Episode.3 たいせつな人

「ふっ、はっ、やあっ……!」

私は、1ヶ月後にある昇級試験に備えて剣技の訓練をしていた。次に待っているのは第6等級。


 いい成績を残せば第5等級に飛ぶこともできるが、そんなことが叶うのは上位0.01%の人間だ。私が半年でそんなに強くなるなんて、考えられなかった。


 剣を思うままに振るっていると、後ろから少し聞きなれた、震えた声が聞こえてくる。

「調子は、どうだい」

「ファルカさん……! おかえりなさい」

「ただいま。迎えてくれて嬉しいよ」

穏やかな笑顔を浮かべたファルカの表情は、私の心を鷲掴みにするには十分すぎるほどだった。

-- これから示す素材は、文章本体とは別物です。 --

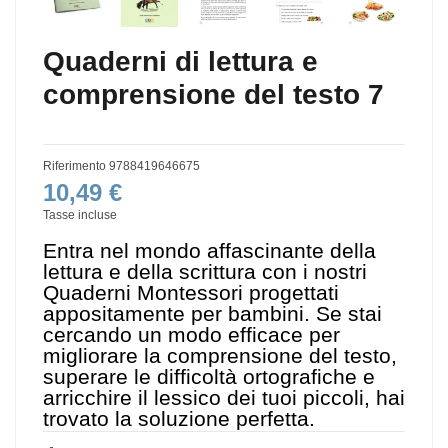
Quaderni di lettura e
comprensione del testo 7
Riferimento
9788419646675
10,49 €
Tasse incluse
Entra nel mondo affascinante della
lettura e della scrittura con i nostri
Quaderni Montessori progettati
appositamente per bambini. Se stai
cercando un modo efficace per
migliorare la comprensione del testo,
superare le difficoltà ortografiche e
arricchire il lessico dei tuoi piccoli, hai
trovato la soluzione perfetta.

 彼女の衣装を見ると、破れた箇所や血痕、傷がいくつも見受けられた。身に稲妻が走ったような、とてつもなく痛そうな怪我の仕方だった。それなのに、彼女は弱音1つ吐かずに居た。

「任務、ほんとにお疲れ様です…… 大変でしたね」

「ありがとう」


ふと、彼女は黄金色に染まった空を見上げた。

「今日は、みんな守れたよ」

いつもより小さな声で、震えながら言う。きっと、今までに幾度となく仲間たちが目前で散った事を、相当気に病んでいるのだろう。


 私は、ファルカの気持ちを完璧に理解できない。そもそも戦争に赴いた数も少ないし、大切な人を失った経験だってほとんどない。


 彼女は星となったかつての仲間を仰いだ。まるで満天の空を見ているようだった。でも、流す涙の意味は違う。感動ではなく、数多の犠牲が生み出した、大きな悲しみ。私は、心の中でそっと黙祷した。できることはただそれだけだった。



「ごめんね、暗い空気にして。そういえば、さっきの剣の振り方、すごく良かった」

「本当ですか! 嬉しい……!」


ファルカは明るい空気にしようと、話題を私の話に変えてくれた。

「初めて会った時よりも、振る速度に力強さ... 色々と上達してる」

「頑張りましたからね!」

まさか褒めて貰えるとは思わず、テンプレートをコピーしたような返事しかできなかった。憧れの人からの褒め言葉って、こんなに嬉しいんだ。私の表情は酷く蕩けていただろう。


「ねえ」

「なんでしょう?」

「守りたい人でも、できたりした?」

図星を撃ち抜かれた。心臓が大きく跳ねる。……彼女は心でも読めるのだろうか。


「えっと、その、まだ私には守れないというか、なんというか」

「へえ、"守りたい人"はいるんだね」

「あんまりからわかないでくださいっ!」


焦る私を見て微笑んで言う。

「ごめんね、ちょっとやりすぎた。でもね、聞いて」

彼女の言葉に耳をよく傾ける。

「守りたい人ができた。誰かを救いたい__ そう思った時、不思議と私たち人間は強くなれるんだよ」

「そうなんですか?」

「ああ、そうさ。私も守りたい人ができたから、今日は最前線にいても無事帰ってくることができた。__この命を削ってでも、守りたい人」


 雨粒のように彼女が零した本音。私にとっては、まるで豪雨の中にいるような感じがした。命を削って……? それに、大切な人って……?


 まずはひとつ、点と点が繋がった。彼女の稲妻のような傷跡、そして初めて会った日に、彼女が使った魔法。圧倒的な強さの裏には何かがある。それが、何かを代償にするものだとしたら__


「……そうなんですね」

それしか言えなかった私に、ファルカは温かい笑みを浮かべて言った。

「ああ。君と出会えてから私は変わったよ」

「えっ?」

「君のことだよ。私の、命を懸けても守りたい、大切な人」


 あまりにも突然過ぎて、脳みそが回らなくなった。驚きと、嬉しさと、私が大切って本当……? という気持ち。全てが複雑に絡み合って、何も分からなくなった。


「エスタ?」

「ひゃいっ」

「これからも、仲良くしてね」


そう言い残して、彼女は訓練所から身をくらましてしまった。


 彼女が立ち去ったあと、私はさっきよりも赤色が強くなった空を眺める。さやかな風が熱くなった頬を撫でる。いつの間にか、結構な時間が経っていたようだった。


 私は空に祈った。彼女を守れるくらい、強く、強くなれますように。まずは第6等級に、いけますように__


 甘い言葉に心を奪われて忘れていたが、私には彼女に聞かないといけないことができた。彼女の魔法、稲妻。まるで神が現れたかのような、あまりにも強大な力の秘密を。そして…… 聞くのは恥ずかしいが、どうして私を大切に思ってくれたのかを。